Given a special orthogonal matrix $O$ (i.e: $OO^T = 1$ and $\det(O) = 1$), I am trying to efficiently find a matrix $X$ such that $O = e^X$ and $X = -X^T$ using Python (NumPy & SciPy).
One obvious way to do this is to calculate the logarithm of $O$ using the function scipy.linalg.logm
, and indeed this seems to work for almost all matrices. Namely, I verified that this works by running the following code
from scipy.stats import ortho_group
from scipy.linalg import expm, logm
import numpy as np
dim = 16
while True:
# generate random SO(dim) matrix
O = ortho_group.rvs(dim)
if not np.abs(np.linalg.det(O) - 1) < 1e-8:
O[:,0] = -O[:,0]
# compute generator and check if it is anti-symmetric
X = logm(O)
assert np.allclose(X, -X.T)
However, one specific matrix I am trying to find the generator of is the following:
O = np.array([[-4.89378834e-01, -1.11359943e-15, -8.72071303e-01,
2.08652704e-15],
[-2.22044605e-16, 5.40669135e-01, -2.55351296e-15,
-8.41235334e-01],
[-8.72071303e-01, -3.33066907e-16, 4.89378834e-01,
-1.55431223e-15],
[ 8.79435558e-16, -8.41235334e-01, -7.12898969e-16,
-5.40669135e-01]])
and if I compute X = logm(O)
, I get that np.allclose(-X.T, X)
returns False
, whereas np.allclose(-X.conj().T, X)
returns True
. Thus, I am finding an anti-Hermitian generator, rather than an anti-symmetric generator.
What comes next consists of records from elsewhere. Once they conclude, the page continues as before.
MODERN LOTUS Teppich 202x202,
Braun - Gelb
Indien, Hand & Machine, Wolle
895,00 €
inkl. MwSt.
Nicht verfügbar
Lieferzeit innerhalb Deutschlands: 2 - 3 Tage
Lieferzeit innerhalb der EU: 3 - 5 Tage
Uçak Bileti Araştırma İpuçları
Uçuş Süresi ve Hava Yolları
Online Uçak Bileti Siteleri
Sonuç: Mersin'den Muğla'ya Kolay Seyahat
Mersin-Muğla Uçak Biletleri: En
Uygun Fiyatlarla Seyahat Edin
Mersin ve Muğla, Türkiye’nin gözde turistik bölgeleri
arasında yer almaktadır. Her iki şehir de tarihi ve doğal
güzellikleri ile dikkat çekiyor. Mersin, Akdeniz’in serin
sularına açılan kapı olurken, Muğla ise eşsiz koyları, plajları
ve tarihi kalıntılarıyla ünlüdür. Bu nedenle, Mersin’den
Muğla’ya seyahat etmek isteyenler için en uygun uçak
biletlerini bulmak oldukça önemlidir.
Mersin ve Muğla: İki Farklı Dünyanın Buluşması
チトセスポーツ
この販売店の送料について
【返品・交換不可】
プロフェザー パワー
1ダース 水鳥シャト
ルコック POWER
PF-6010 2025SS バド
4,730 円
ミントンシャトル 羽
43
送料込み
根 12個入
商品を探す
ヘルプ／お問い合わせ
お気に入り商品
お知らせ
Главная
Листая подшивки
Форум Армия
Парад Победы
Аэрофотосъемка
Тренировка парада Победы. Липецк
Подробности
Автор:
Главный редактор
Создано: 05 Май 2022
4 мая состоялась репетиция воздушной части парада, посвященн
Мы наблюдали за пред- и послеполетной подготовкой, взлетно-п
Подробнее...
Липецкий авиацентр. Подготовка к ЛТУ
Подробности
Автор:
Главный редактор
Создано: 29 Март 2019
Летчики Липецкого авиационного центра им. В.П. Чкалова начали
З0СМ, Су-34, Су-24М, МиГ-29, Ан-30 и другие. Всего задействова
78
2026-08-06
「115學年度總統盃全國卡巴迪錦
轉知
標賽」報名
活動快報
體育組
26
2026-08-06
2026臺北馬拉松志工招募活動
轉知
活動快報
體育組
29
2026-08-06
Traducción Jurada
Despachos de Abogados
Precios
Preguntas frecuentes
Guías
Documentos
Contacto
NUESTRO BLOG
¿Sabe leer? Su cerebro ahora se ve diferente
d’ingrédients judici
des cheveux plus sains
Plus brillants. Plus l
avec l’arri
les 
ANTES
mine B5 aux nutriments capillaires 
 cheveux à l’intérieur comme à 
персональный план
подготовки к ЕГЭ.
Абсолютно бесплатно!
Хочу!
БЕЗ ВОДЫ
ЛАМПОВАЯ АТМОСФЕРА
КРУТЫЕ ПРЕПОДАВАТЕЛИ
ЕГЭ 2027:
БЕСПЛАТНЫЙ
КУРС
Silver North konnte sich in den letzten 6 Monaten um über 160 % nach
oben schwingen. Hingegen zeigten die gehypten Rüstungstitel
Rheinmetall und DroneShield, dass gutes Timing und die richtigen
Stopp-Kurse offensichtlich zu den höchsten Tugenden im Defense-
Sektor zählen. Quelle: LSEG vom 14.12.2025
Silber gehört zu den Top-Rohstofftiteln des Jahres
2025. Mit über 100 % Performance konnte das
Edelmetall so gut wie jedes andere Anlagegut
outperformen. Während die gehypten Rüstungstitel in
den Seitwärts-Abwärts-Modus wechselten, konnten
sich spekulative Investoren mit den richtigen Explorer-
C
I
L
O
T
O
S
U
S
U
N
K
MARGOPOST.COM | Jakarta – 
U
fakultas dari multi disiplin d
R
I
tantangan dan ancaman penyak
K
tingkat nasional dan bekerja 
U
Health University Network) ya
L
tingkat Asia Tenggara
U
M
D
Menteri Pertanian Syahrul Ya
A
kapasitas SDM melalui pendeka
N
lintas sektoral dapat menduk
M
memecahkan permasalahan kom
Unfortunately this is not sufficient for my overall application. This motivates the question: is there a simple, efficient way to find an anti-symmetric generator of a special orthogonal matrix?
I should point out here: of course, I could in principle do this via non-linear optimization of the anti-symmetric generator using scipy.optimize.minimize
on the cost function $f(X) = ||O - e^X||$. However, this is quite slow, and it's not guaranteed that I will get a numerically exact solution.